━━ Study text

It's over 30 years now since the BBC first aired the seven-part, six-hour mini-series starring Alec Guinness as fallibly unassuming and bespectacled George Smiley, the spy employed to spy on the spies - all of them his old colleagues and one of them the mole employed by the Russians to feed disinformation to the British Intelligence Service. Contrary to what a would-be cynicist might suspect, renewed interest in that production seems to be as a result of the critical buzz this film adaptation, scripted by Peter Straughan and Bridget O'Connor, is receiving. In other words, this isn't a cash-in on some burst of popularity for the espionage genre.
So the decision to adapt and condense the novel into a feature film without any profitable precedent is interesting, and it makes the final result something of a curiosity. (As with The Tree of Life, this might be one of those instances where the critique seems more damning than is intended.
It's simply due to its flaws being of more interest than its strengths.
Even the period setting feels in some way prosthetic, here, and the film
will inevitably inform us more about filmmaking in 2011 than it will
espionage in the 1970s...)

━━━━

== Actions to take ==
• A. Revise the film review from the words "So the decision" through the words "than its strengths.", replacing "curiosity" with "oddity". Begin at the words that have "So the decision" and stop after "than its strengths.".
• B. Say whether each statement agrees with the film review, and quote the deciding words: (i) The BBC mini-series ran to seven parts. (ii) Alec Guinness scripted the film adaptation. (iii) The film cashes in on a burst of popularity for the espionage genre.
The items have no connection to the film review.

━━ Provided material

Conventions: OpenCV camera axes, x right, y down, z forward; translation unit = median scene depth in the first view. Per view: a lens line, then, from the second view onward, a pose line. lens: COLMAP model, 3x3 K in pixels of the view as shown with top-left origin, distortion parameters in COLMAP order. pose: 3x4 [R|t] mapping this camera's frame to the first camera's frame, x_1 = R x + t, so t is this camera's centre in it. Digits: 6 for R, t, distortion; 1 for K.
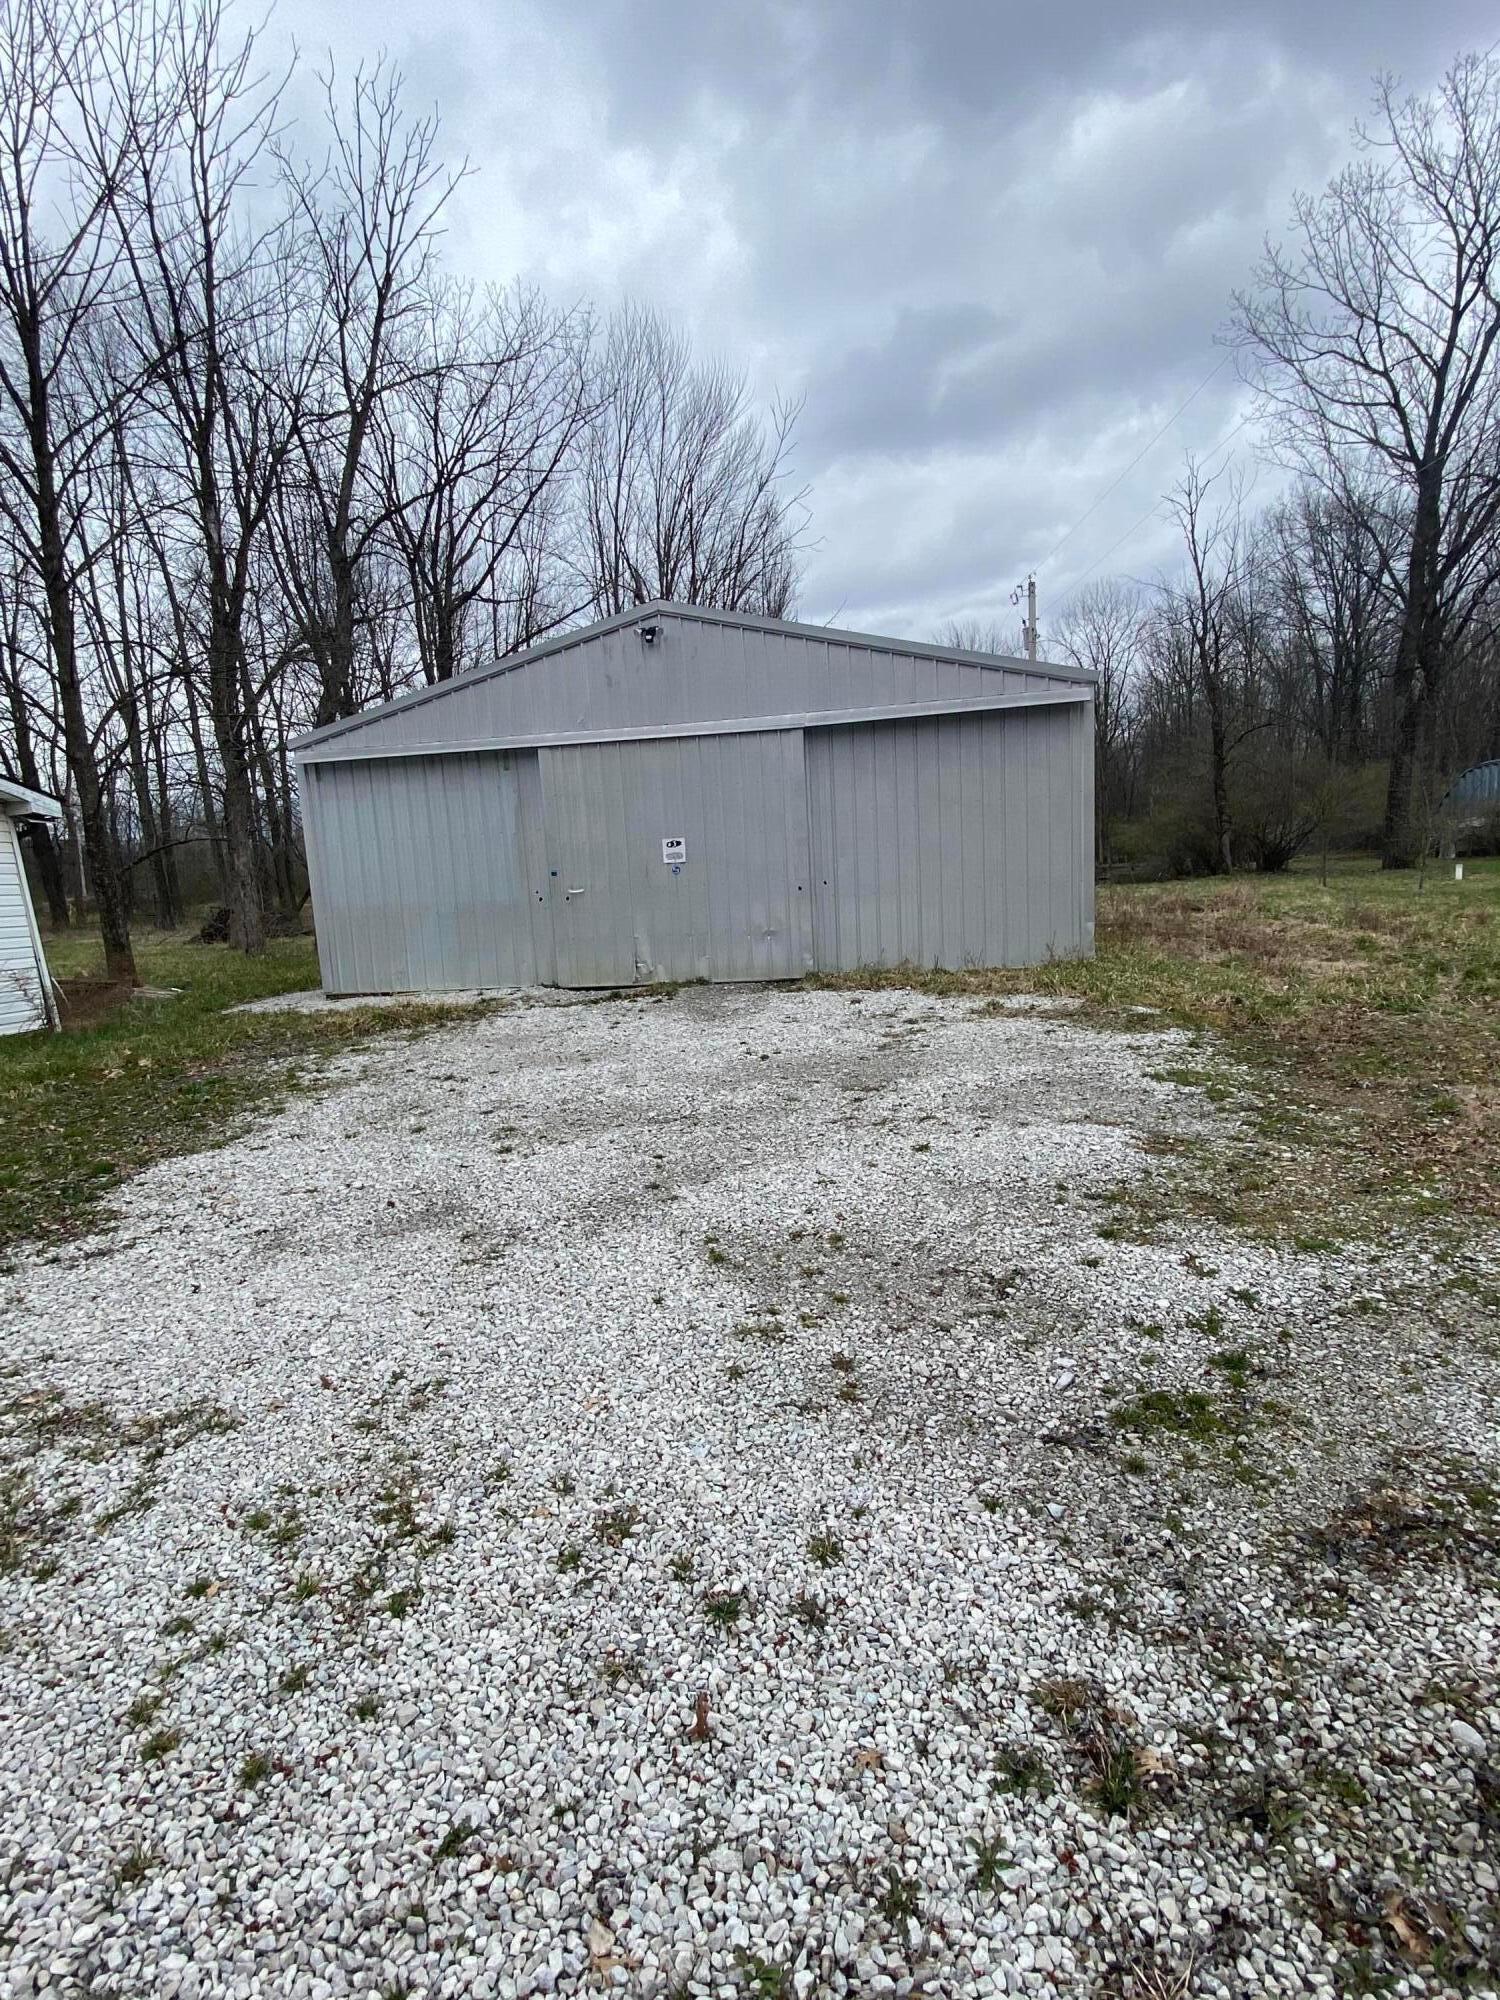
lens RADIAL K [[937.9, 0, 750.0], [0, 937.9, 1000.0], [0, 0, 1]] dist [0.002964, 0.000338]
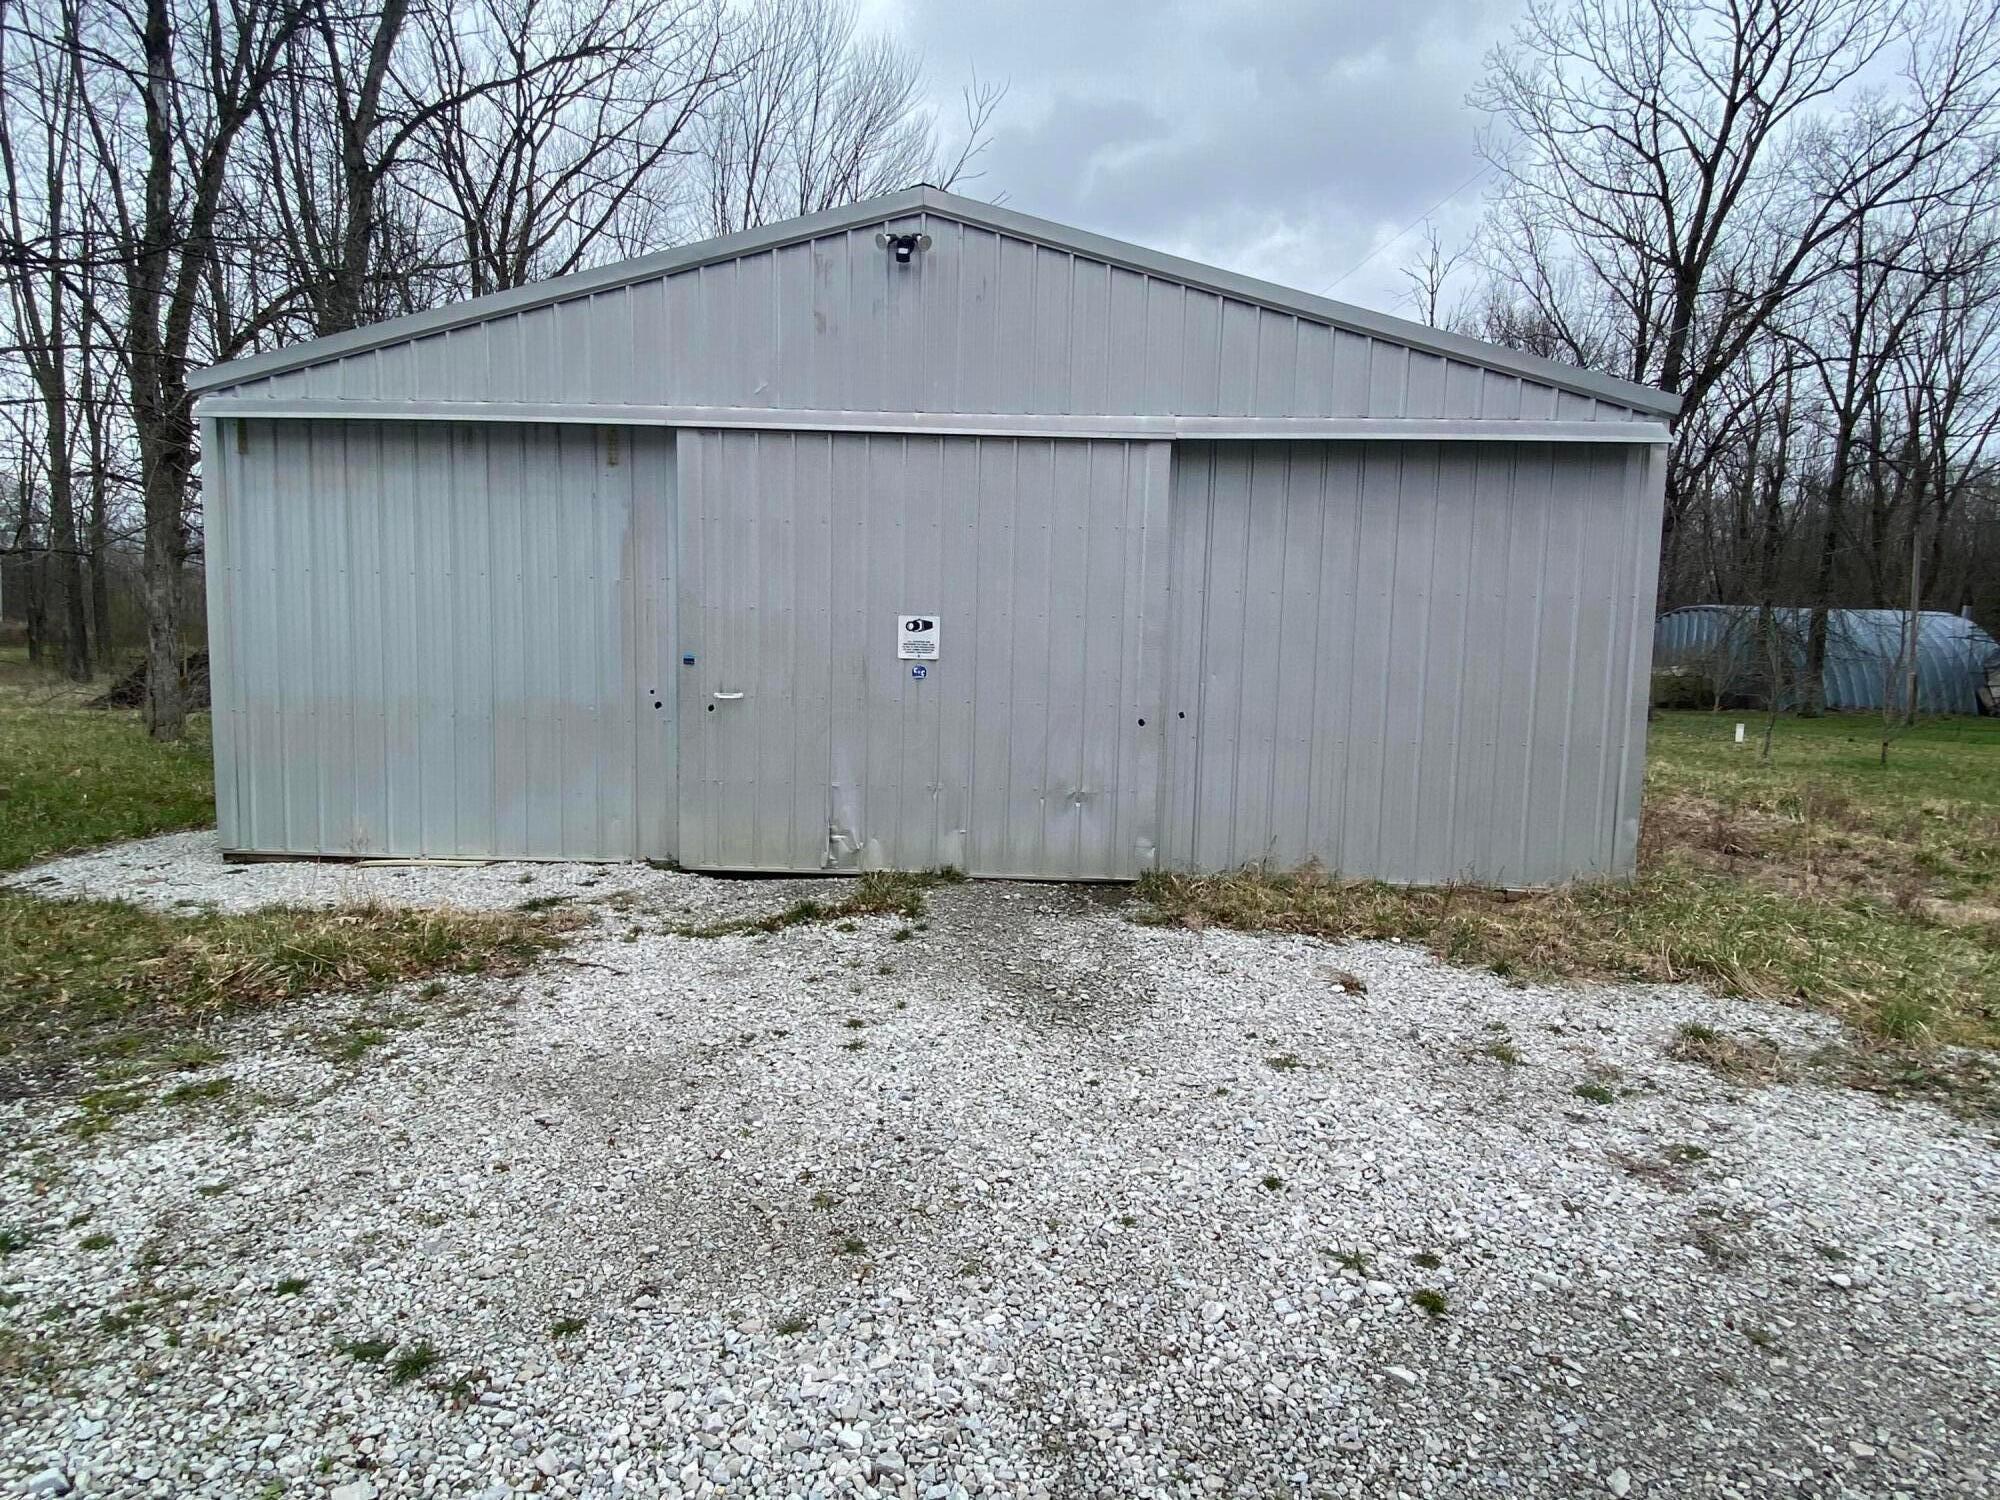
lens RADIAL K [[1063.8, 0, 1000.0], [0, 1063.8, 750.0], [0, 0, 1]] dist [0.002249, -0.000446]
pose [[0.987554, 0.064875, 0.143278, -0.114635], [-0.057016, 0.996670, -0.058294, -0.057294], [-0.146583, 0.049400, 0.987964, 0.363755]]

━━━━
━━ Provided material

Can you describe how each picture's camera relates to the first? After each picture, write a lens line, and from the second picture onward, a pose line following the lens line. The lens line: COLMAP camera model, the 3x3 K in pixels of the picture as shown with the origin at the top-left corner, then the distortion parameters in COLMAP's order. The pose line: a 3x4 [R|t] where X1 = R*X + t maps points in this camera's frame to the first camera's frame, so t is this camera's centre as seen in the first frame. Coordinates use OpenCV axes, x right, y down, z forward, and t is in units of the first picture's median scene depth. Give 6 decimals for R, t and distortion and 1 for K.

━━━━

== Written answers ==
• A.
So the decision to adapt and condense the novel into a feature film without any profitable precedent is interesting, and it makes the final result something of a oddity. (As with The Tree of Life, this might be one of those instances where the critique seems more damning than is intended.
It's simply due to its flaws being of more interest than its strengths.

• B.
(i) Yes: "the seven-part, six-hour mini-series"
(ii) No: "scripted by Peter Straughan and Bridget O'Connor"
(iii) No: "this isn't a cash-in on some burst of popularity for the espionage genre"